Our pilgrimage to a holistic future (2026) is an endeavour, especially with our intended ‘conversations along the way’, to learn to walk a new path of holistic perspective and practice.

Because 2026 marks a century of the publication of Jan Smuts’ seminal book, ‘Holism and Evolution’, this third part of the conversation with Daniel is intended to review Smuts’ original insights, how they developed, and particularly their application in current twenty-first century conditions. Three issues are explored:

  • The legacy of holism’s author, Jan Smuts in the 21st century
  • The on-going development of the holistic perspective
  • The cultivation of holistic perspective and practice
  1. Jan Smuts’ legacy:

    In the recorded interview Daniel acknowledges that, in many respects, Smuts was way ahead of his contemporaries. Whilst recognising his role as an international statesman, he emphasises that Smuts’ era in which he explored applied holism, was still one where the political order was characterised by nation states. Daniel contrasts this political construct with the more recent ecological emphasis on bio-regions.

    Whilst suggesting that from a contemporary perspective, Smuts’ attitude could be view as ‘chauvinistic’, (Smuts did believe in the superiority of Western ‘Christian-ethos’ and worldview) he cautions that it would be unhelpful to judge Smuts by today’s standards and values. No doubt he would have thought differently today than he did at the time.

  2. Evolution of the holistic contribution:
    Daniel became aware of Smuts’ authorship of holism whilst studying holistic science at Schumacher College, but it was in studying the work of Patrick Geddes whilst doing his Ph.D, that he became aware of the profound impact of Smuts’ holism on Patrick Geddes’ thinking and practice. Geddes’ influence, in turn, powerfully effected others in considering the holistic perspective. For Daniel it was particularly in working with Henri Bortoft, especially related to his view on Goethean science, where he became immersed in holistic perspective and practice.

  3. The Cultivation of holistic perspective and practice:
    Daniel’s core insight is a subtle one. It is easy to reduce the concept of holism into what would still amount to reductionistic view of parts and wholes with hard boundaries — collected in machine-like arrangements. Dynamic wholes are rather an emergent function as we become expressions of ‘what we are looking at’. He refers to different ways of perception, focusing on Goethe’s way of seeing things. This was compellingly revealed to him by Henri Borthoft at Schumacher College. Subsequently Daniel’s emphasis on the genuine holistic perspective has developed into a focus on the dynamic perception of phenomenon ‘coming into being in our participation’. He says that the experience of the ‘whole’ is in our way of being, and seeing, and participating.

We asked whether this way of perceiving could be quantified — is there such a thing as holistic science?

Daniel suggests that Goethean science might be contrasted with reductionist science in the particular key respect of participation. Thus, we might refer to ‘participationist science’ in which the emphasis is on the participative notion of ‘bringing into being’. Goethe’s ‘metamorphosis’ is about seeing the way things form: “Seeing is beholding — becoming one with the object.”

■ **DATA PROVIDED**:
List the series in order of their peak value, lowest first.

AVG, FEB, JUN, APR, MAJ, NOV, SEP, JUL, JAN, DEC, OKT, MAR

■ **WHAT YOU WILL DO**:
- 1) Using the piece on Smuts and holism, decide whether each statement agrees with it, and support each yes or no with the deciding words quoted exactly. (a) Daniel first learned that Smuts was the author of holism while doing his Ph.D. (b) Daniel warns against judging Smuts by today's standards and values. (c) The year 2026 marks a century since the publication of "Holism and Evolution."
- 2) Please reproduce the piece on Smuts and holism word for word, starting at "Our pilgrimage to" and ending at "of holistic perspective and practice.".

■ **RESULTS BY TASK**:
- 1)
(a) No: "Daniel became aware of Smuts’ authorship of holism whilst studying holistic science at Schumacher College"
(b) Yes: "he cautions that it would be unhelpful to judge Smuts by today’s standards and values"
(c) Yes: "2026 marks a century of the publication of Jan Smuts’ seminal book, ‘Holism and Evolution’"

- 2)
Our pilgrimage to a holistic future (2026) is an endeavour, especially with our intended ‘conversations along the way’, to learn to walk a new path of holistic perspective and practice.